INSTRUCTIONS TO FOLLOW: Output only the lines below that start at the line containing "26: (226, 339, 1.48)" and end at the line containing "38: (299, 128, 1.33)", with both ends kept.

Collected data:
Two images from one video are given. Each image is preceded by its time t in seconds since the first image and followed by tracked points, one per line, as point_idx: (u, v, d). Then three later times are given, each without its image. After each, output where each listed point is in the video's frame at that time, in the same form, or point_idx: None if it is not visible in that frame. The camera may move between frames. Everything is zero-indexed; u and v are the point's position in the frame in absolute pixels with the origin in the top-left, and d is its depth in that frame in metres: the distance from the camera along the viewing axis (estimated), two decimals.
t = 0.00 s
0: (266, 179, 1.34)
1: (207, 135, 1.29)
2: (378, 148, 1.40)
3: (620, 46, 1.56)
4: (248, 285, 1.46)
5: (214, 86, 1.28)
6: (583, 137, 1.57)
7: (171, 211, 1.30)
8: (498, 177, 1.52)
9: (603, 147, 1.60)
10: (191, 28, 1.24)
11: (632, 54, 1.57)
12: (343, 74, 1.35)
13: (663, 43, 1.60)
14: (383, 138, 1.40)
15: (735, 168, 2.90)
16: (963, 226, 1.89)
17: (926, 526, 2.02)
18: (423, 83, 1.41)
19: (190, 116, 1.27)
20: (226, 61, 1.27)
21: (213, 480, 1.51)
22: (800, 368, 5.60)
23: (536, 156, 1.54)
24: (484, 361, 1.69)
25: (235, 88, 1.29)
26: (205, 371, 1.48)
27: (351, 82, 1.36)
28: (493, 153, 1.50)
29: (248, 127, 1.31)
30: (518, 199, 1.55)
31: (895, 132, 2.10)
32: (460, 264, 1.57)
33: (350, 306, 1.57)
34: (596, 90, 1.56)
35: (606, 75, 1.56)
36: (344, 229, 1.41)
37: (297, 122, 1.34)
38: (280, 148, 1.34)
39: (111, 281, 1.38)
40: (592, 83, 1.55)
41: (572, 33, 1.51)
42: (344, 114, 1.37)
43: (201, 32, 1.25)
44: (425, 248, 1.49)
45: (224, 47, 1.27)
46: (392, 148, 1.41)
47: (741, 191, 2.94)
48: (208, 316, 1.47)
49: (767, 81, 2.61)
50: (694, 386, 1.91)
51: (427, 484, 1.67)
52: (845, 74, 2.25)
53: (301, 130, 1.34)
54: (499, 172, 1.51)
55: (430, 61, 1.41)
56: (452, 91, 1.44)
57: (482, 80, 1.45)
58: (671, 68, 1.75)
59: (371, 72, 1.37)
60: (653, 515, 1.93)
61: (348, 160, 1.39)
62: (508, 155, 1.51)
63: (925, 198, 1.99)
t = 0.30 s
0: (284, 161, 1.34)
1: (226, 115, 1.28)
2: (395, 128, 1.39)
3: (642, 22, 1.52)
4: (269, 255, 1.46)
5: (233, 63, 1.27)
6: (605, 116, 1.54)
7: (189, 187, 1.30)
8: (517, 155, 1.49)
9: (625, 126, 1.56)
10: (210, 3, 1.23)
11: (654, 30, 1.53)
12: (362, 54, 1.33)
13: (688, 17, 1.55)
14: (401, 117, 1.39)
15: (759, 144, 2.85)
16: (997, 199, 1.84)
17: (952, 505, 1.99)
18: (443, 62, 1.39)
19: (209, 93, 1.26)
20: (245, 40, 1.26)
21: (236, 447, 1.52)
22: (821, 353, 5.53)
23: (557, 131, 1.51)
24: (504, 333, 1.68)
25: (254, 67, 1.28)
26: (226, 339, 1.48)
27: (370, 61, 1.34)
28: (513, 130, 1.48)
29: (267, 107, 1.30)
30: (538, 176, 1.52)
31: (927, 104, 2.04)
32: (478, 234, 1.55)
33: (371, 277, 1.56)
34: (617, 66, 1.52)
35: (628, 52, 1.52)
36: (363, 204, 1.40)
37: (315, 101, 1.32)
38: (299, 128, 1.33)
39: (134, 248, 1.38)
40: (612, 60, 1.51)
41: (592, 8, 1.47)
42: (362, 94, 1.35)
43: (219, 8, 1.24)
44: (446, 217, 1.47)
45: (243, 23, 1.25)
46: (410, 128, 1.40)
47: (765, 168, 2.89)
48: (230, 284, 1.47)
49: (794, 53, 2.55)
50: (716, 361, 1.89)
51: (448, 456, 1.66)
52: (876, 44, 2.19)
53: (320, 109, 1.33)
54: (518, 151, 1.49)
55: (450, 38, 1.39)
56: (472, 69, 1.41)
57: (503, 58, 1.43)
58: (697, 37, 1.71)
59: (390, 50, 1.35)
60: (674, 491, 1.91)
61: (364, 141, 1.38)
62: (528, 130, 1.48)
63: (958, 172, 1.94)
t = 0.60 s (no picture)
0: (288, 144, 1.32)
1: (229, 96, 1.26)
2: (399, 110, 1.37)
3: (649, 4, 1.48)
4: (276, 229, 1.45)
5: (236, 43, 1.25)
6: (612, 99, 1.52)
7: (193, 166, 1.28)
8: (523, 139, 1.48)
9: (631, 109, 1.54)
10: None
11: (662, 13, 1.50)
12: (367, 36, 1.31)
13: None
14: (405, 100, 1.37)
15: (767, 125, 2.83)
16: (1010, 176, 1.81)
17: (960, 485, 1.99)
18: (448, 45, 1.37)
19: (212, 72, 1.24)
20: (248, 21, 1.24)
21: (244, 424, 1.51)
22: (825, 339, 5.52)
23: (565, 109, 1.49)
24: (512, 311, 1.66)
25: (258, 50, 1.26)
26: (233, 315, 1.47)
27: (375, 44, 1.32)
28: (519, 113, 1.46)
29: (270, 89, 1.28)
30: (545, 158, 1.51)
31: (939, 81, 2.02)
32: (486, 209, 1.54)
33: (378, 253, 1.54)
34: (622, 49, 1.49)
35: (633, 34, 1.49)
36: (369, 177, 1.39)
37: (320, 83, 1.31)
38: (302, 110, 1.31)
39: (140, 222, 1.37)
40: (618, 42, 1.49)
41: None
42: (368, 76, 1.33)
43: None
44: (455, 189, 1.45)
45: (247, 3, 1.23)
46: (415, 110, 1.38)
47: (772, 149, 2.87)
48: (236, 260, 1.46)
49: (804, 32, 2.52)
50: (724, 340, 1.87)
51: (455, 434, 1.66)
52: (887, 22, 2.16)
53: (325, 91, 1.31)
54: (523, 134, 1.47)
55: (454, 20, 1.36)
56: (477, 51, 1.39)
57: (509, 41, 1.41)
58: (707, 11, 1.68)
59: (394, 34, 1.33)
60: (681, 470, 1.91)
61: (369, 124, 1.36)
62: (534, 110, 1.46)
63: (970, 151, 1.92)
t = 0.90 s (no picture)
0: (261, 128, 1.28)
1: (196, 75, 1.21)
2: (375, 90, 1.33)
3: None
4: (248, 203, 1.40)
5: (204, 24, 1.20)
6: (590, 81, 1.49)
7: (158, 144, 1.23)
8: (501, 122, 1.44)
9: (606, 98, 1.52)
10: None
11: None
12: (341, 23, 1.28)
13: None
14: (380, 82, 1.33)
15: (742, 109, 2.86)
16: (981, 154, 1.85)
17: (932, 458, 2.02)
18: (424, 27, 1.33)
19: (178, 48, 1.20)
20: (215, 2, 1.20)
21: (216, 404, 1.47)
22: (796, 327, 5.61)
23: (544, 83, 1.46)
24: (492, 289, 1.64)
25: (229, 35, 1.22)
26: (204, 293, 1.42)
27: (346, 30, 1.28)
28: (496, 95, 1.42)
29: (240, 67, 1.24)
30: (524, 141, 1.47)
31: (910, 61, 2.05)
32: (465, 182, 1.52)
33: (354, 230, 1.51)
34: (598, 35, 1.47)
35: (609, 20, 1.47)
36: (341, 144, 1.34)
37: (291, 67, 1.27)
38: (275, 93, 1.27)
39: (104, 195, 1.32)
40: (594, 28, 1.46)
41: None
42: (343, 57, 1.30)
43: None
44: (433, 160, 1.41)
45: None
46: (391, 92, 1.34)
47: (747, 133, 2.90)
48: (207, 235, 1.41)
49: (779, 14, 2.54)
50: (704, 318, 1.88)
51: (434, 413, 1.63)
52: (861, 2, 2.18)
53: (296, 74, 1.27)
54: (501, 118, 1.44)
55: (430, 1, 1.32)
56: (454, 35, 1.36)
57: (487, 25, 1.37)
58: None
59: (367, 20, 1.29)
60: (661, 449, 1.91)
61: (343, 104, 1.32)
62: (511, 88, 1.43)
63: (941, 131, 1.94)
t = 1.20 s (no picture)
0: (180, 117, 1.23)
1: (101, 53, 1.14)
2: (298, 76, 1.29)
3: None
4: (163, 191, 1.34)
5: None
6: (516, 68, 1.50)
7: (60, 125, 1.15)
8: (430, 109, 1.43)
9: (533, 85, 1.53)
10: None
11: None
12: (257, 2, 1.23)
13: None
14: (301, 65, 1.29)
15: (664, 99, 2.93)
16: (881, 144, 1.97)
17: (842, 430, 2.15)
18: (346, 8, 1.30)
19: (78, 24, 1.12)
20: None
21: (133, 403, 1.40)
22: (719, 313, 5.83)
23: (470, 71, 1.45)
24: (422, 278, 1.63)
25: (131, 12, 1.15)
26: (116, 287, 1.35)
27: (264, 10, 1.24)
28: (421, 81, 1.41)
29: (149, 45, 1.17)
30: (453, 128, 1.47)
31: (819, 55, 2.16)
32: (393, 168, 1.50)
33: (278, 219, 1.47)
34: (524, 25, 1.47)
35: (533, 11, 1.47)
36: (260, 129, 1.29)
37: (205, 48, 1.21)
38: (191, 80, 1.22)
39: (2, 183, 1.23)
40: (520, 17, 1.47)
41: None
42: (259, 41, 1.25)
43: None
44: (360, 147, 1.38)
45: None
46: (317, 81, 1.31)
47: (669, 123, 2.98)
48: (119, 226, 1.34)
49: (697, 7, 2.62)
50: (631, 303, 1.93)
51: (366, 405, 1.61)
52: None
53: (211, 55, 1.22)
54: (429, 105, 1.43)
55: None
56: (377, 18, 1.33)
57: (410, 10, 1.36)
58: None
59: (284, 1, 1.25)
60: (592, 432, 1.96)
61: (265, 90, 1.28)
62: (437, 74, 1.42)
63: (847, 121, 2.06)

ANSWER:
26: (226, 339, 1.48)
27: (370, 61, 1.34)
28: (513, 130, 1.48)
29: (267, 107, 1.30)
30: (538, 176, 1.52)
31: (927, 104, 2.04)
32: (478, 234, 1.55)
33: (371, 277, 1.56)
34: (617, 66, 1.52)
35: (628, 52, 1.52)
36: (363, 204, 1.40)
37: (315, 101, 1.32)
38: (299, 128, 1.33)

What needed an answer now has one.